Marx was a supporter of unions, because unions could give workers some collective power to limit their exploitation. Legislation like the proposed “card check” to extend union representation, and the ceding of substantial shares of GM and Chrysler to the UAW are some examples of Marx’s ideology at work. Although his brand name rarely is attached to the selling of his ideas, those ideas remain current today.
In the Marshallian-neoclassical view, which characterizes modern mainstream economics, competitive equilibrium is the benchmark for economic efficiency, and profit (beyond a normal profit to keep firms in business) is a sign of inefficiency. Profit results either from markets being out of equilibrium, which is inefficient, or from monopoly power of firms, which also is inefficient.
Thus, antitrust laws are employed to limit firms’ monopoly power, mergers are closely scrutinized, and anti-competitive behavior of firms is in general illegal. Profits are undesirable because, in this view, profits signal inefficiency.
While both the Marxist and Marshallian-neoclassical views hold profits to be undesirable, Joseph Schumpeter viewed them to be necessary. Schumpeter said profits were the return to successful innovation, and economic progress depends on profits. Profits give entrepreneurs the incentive to innovate, and the profits they earn show the value of that innovation. Without profit there would be no economic progress, and without economic progress there would be no profit.

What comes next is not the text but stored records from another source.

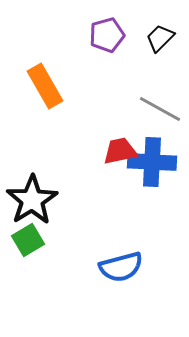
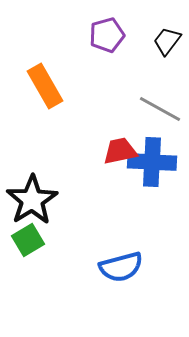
black trapezoid: moved 7 px right, 3 px down; rotated 8 degrees counterclockwise
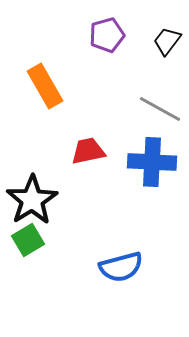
red trapezoid: moved 32 px left
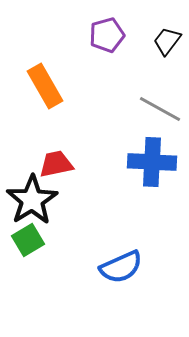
red trapezoid: moved 32 px left, 13 px down
blue semicircle: rotated 9 degrees counterclockwise
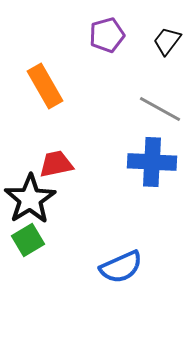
black star: moved 2 px left, 1 px up
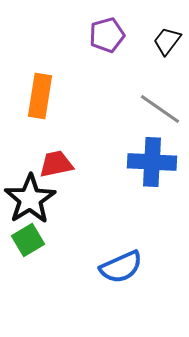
orange rectangle: moved 5 px left, 10 px down; rotated 39 degrees clockwise
gray line: rotated 6 degrees clockwise
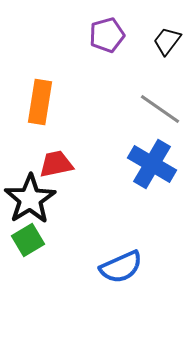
orange rectangle: moved 6 px down
blue cross: moved 2 px down; rotated 27 degrees clockwise
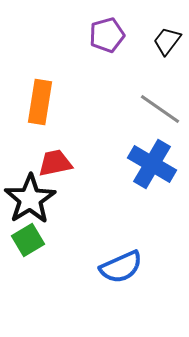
red trapezoid: moved 1 px left, 1 px up
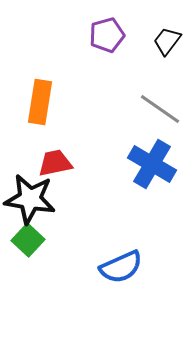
black star: rotated 30 degrees counterclockwise
green square: rotated 16 degrees counterclockwise
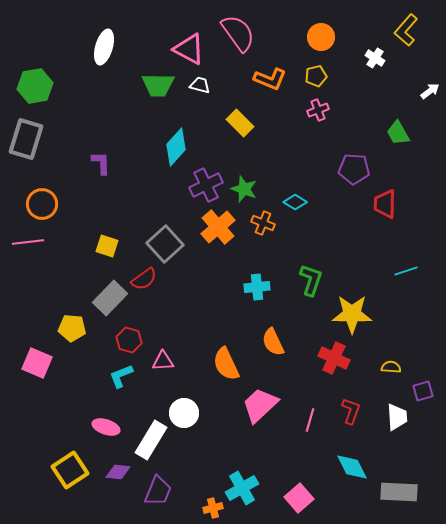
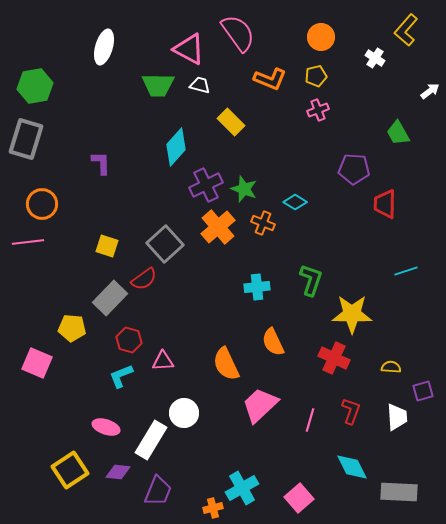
yellow rectangle at (240, 123): moved 9 px left, 1 px up
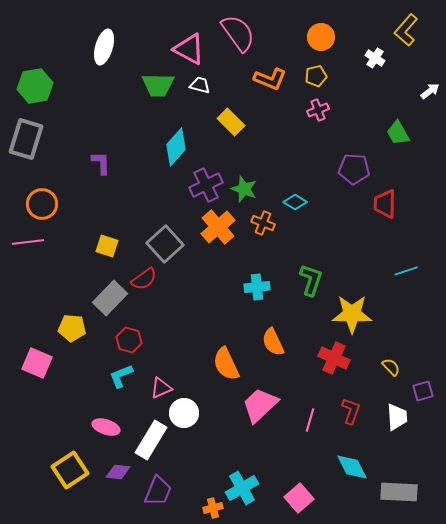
pink triangle at (163, 361): moved 2 px left, 27 px down; rotated 20 degrees counterclockwise
yellow semicircle at (391, 367): rotated 42 degrees clockwise
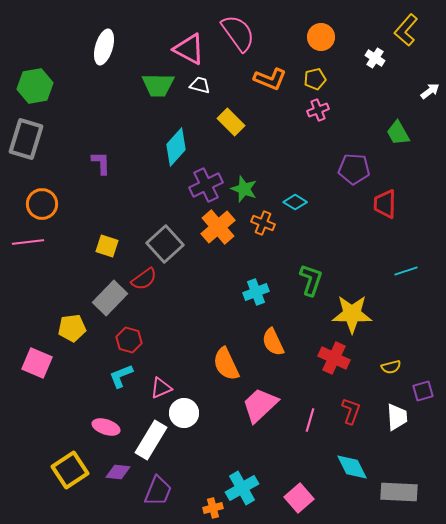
yellow pentagon at (316, 76): moved 1 px left, 3 px down
cyan cross at (257, 287): moved 1 px left, 5 px down; rotated 15 degrees counterclockwise
yellow pentagon at (72, 328): rotated 12 degrees counterclockwise
yellow semicircle at (391, 367): rotated 120 degrees clockwise
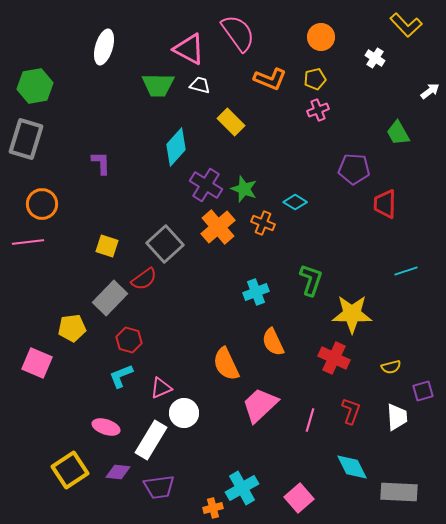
yellow L-shape at (406, 30): moved 5 px up; rotated 84 degrees counterclockwise
purple cross at (206, 185): rotated 32 degrees counterclockwise
purple trapezoid at (158, 491): moved 1 px right, 4 px up; rotated 60 degrees clockwise
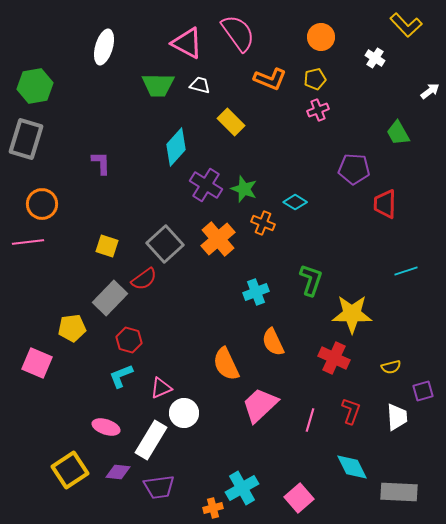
pink triangle at (189, 49): moved 2 px left, 6 px up
orange cross at (218, 227): moved 12 px down
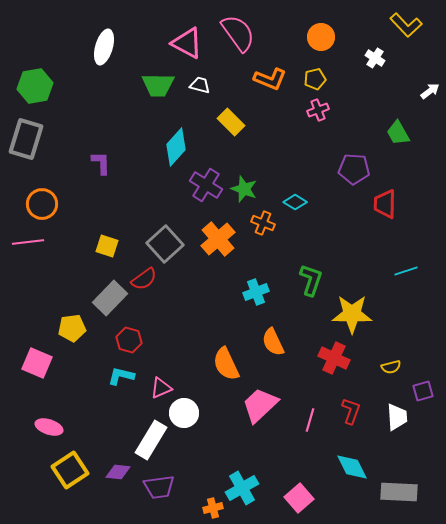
cyan L-shape at (121, 376): rotated 36 degrees clockwise
pink ellipse at (106, 427): moved 57 px left
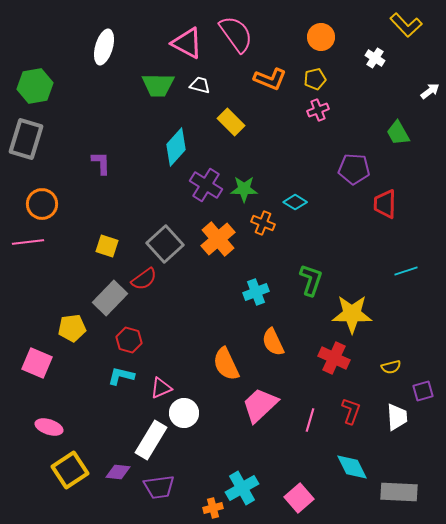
pink semicircle at (238, 33): moved 2 px left, 1 px down
green star at (244, 189): rotated 20 degrees counterclockwise
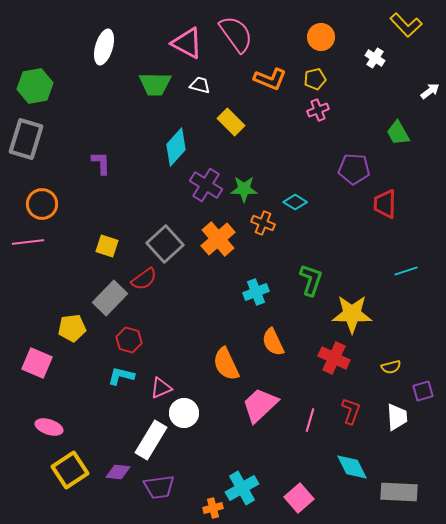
green trapezoid at (158, 85): moved 3 px left, 1 px up
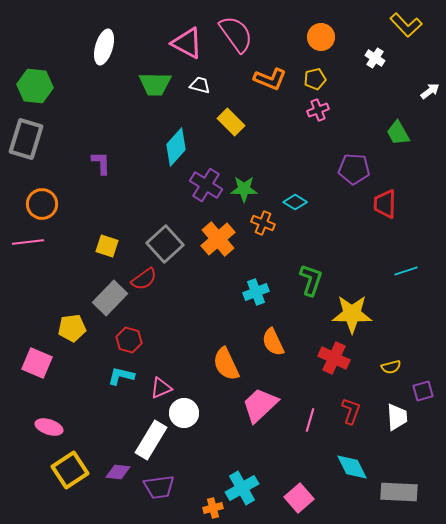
green hexagon at (35, 86): rotated 16 degrees clockwise
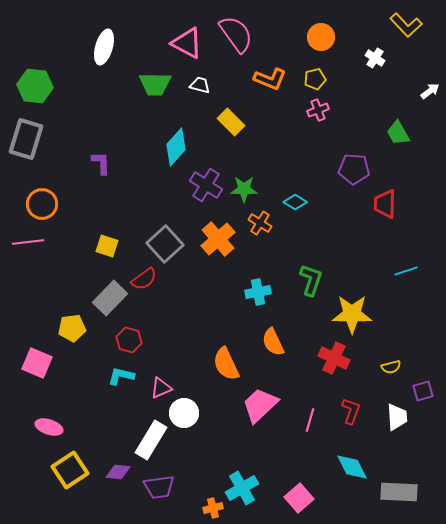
orange cross at (263, 223): moved 3 px left; rotated 10 degrees clockwise
cyan cross at (256, 292): moved 2 px right; rotated 10 degrees clockwise
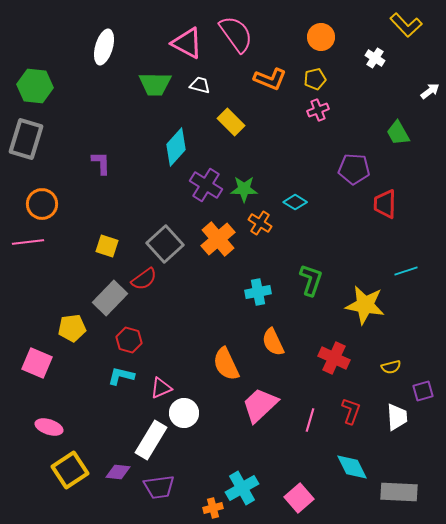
yellow star at (352, 314): moved 13 px right, 9 px up; rotated 9 degrees clockwise
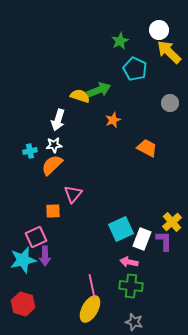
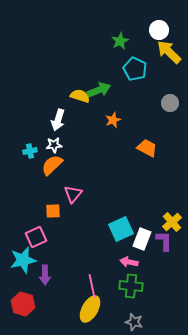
purple arrow: moved 19 px down
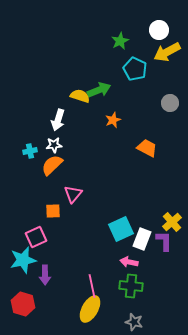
yellow arrow: moved 2 px left; rotated 72 degrees counterclockwise
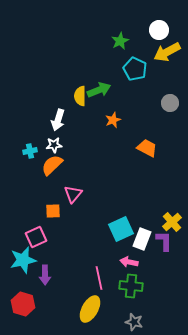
yellow semicircle: rotated 108 degrees counterclockwise
pink line: moved 7 px right, 8 px up
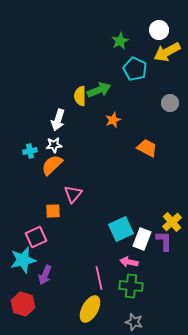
purple arrow: rotated 24 degrees clockwise
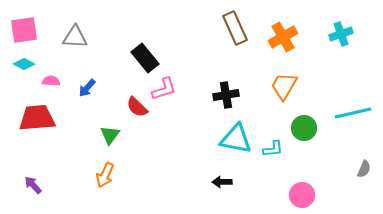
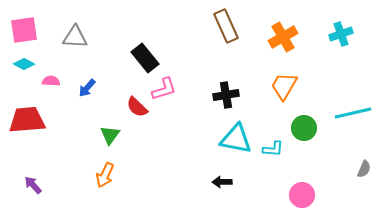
brown rectangle: moved 9 px left, 2 px up
red trapezoid: moved 10 px left, 2 px down
cyan L-shape: rotated 10 degrees clockwise
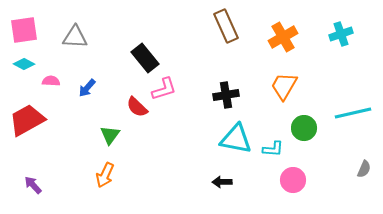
red trapezoid: rotated 24 degrees counterclockwise
pink circle: moved 9 px left, 15 px up
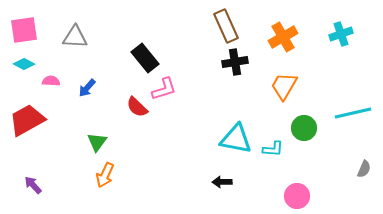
black cross: moved 9 px right, 33 px up
green triangle: moved 13 px left, 7 px down
pink circle: moved 4 px right, 16 px down
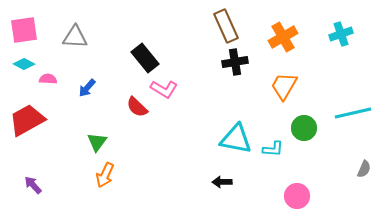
pink semicircle: moved 3 px left, 2 px up
pink L-shape: rotated 48 degrees clockwise
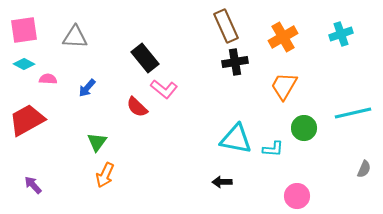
pink L-shape: rotated 8 degrees clockwise
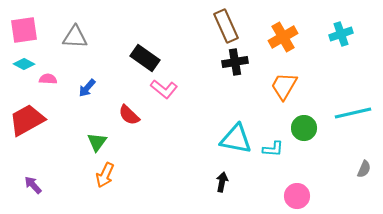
black rectangle: rotated 16 degrees counterclockwise
red semicircle: moved 8 px left, 8 px down
black arrow: rotated 102 degrees clockwise
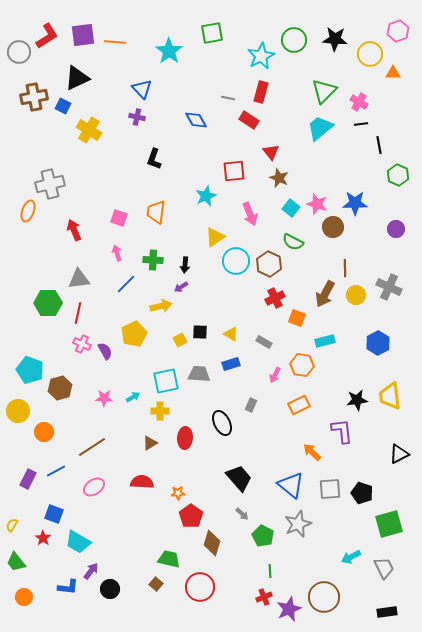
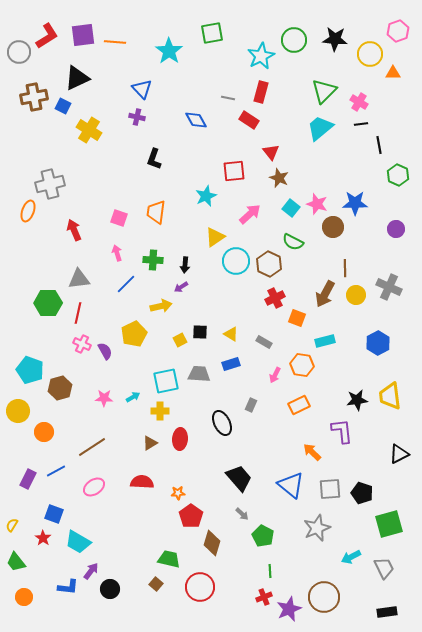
pink arrow at (250, 214): rotated 110 degrees counterclockwise
red ellipse at (185, 438): moved 5 px left, 1 px down
gray star at (298, 524): moved 19 px right, 4 px down
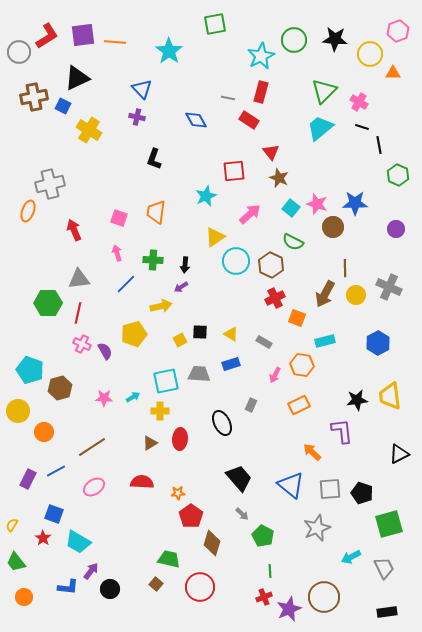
green square at (212, 33): moved 3 px right, 9 px up
black line at (361, 124): moved 1 px right, 3 px down; rotated 24 degrees clockwise
brown hexagon at (269, 264): moved 2 px right, 1 px down
yellow pentagon at (134, 334): rotated 10 degrees clockwise
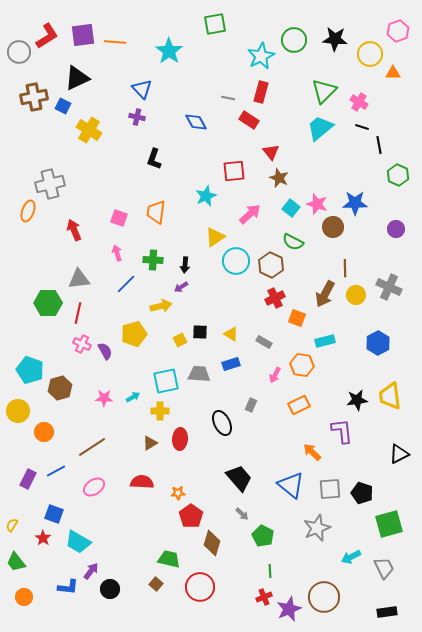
blue diamond at (196, 120): moved 2 px down
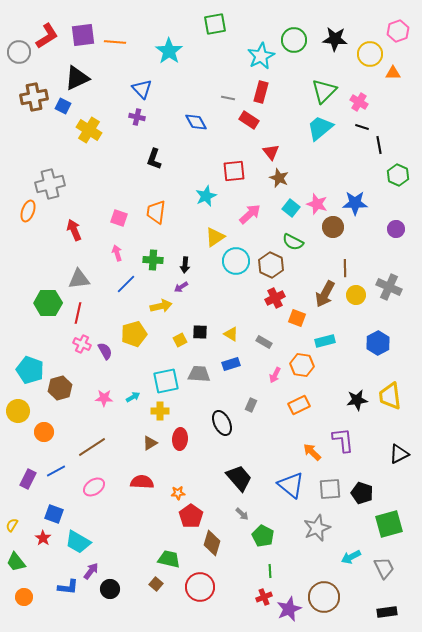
purple L-shape at (342, 431): moved 1 px right, 9 px down
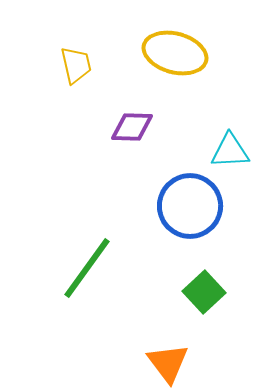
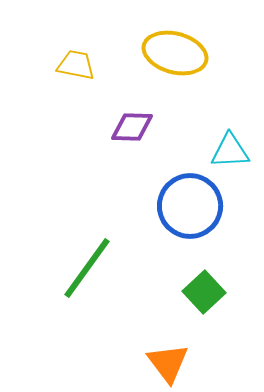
yellow trapezoid: rotated 66 degrees counterclockwise
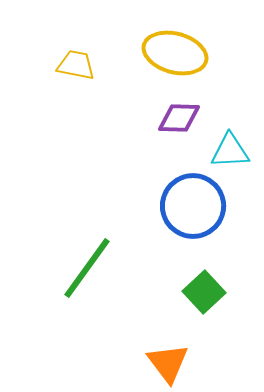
purple diamond: moved 47 px right, 9 px up
blue circle: moved 3 px right
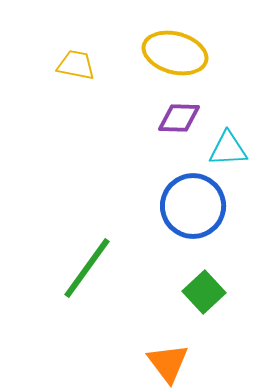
cyan triangle: moved 2 px left, 2 px up
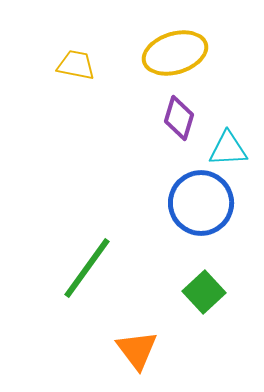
yellow ellipse: rotated 32 degrees counterclockwise
purple diamond: rotated 75 degrees counterclockwise
blue circle: moved 8 px right, 3 px up
orange triangle: moved 31 px left, 13 px up
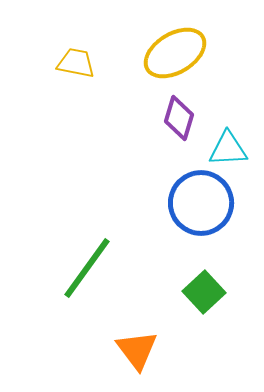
yellow ellipse: rotated 14 degrees counterclockwise
yellow trapezoid: moved 2 px up
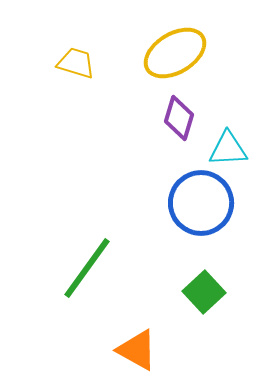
yellow trapezoid: rotated 6 degrees clockwise
orange triangle: rotated 24 degrees counterclockwise
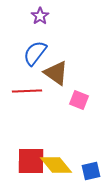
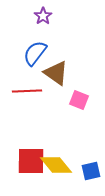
purple star: moved 3 px right
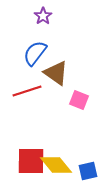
red line: rotated 16 degrees counterclockwise
blue square: moved 3 px left
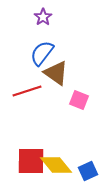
purple star: moved 1 px down
blue semicircle: moved 7 px right
blue square: rotated 12 degrees counterclockwise
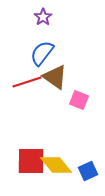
brown triangle: moved 1 px left, 4 px down
red line: moved 9 px up
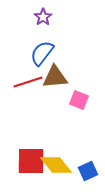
brown triangle: rotated 40 degrees counterclockwise
red line: moved 1 px right
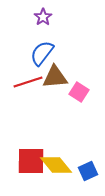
pink square: moved 8 px up; rotated 12 degrees clockwise
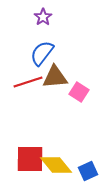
red square: moved 1 px left, 2 px up
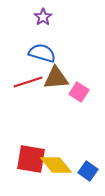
blue semicircle: rotated 68 degrees clockwise
brown triangle: moved 1 px right, 1 px down
red square: moved 1 px right; rotated 8 degrees clockwise
blue square: rotated 30 degrees counterclockwise
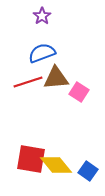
purple star: moved 1 px left, 1 px up
blue semicircle: rotated 36 degrees counterclockwise
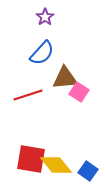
purple star: moved 3 px right, 1 px down
blue semicircle: rotated 152 degrees clockwise
brown triangle: moved 9 px right
red line: moved 13 px down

Schumpeter described the process as “creative destruction,” as innovation in the form of new goods and new production processes displaces existing goods and existing processes. Profits are a sign of efficiency, because they are the return to innovation that continually improves people’s standard of living. Consider how much better off we are today than people a century ago, or even a decade or two ago. Without profit, that innovation would not occur.
The hostility that mainstream America, and the mainstream media, shows toward profit has a solid academic foundation, but a foundation that ignores the way that economic progress continually makes our lives better. When pundits argue that profits are a sign of inefficiency and exploitation, academics can go back to Marx and Marshall to make the case. But Schumpeter showed that profit is essential. The Industrial Revolution would not have occurred without the ability of entrepreneurs to profit from their innovations.
Marx is a bit outside the mainstream these days, but the neoclassical mainstream in economics provides several reasons for viewing profits undesirably, and that’s the bulk of what our university students get in their economics classes. If this is what we are teaching our students, no wonder they view profits with suspicion, as citizens, as journalists, and as politicians. A larger dose of Schumpeter is needed.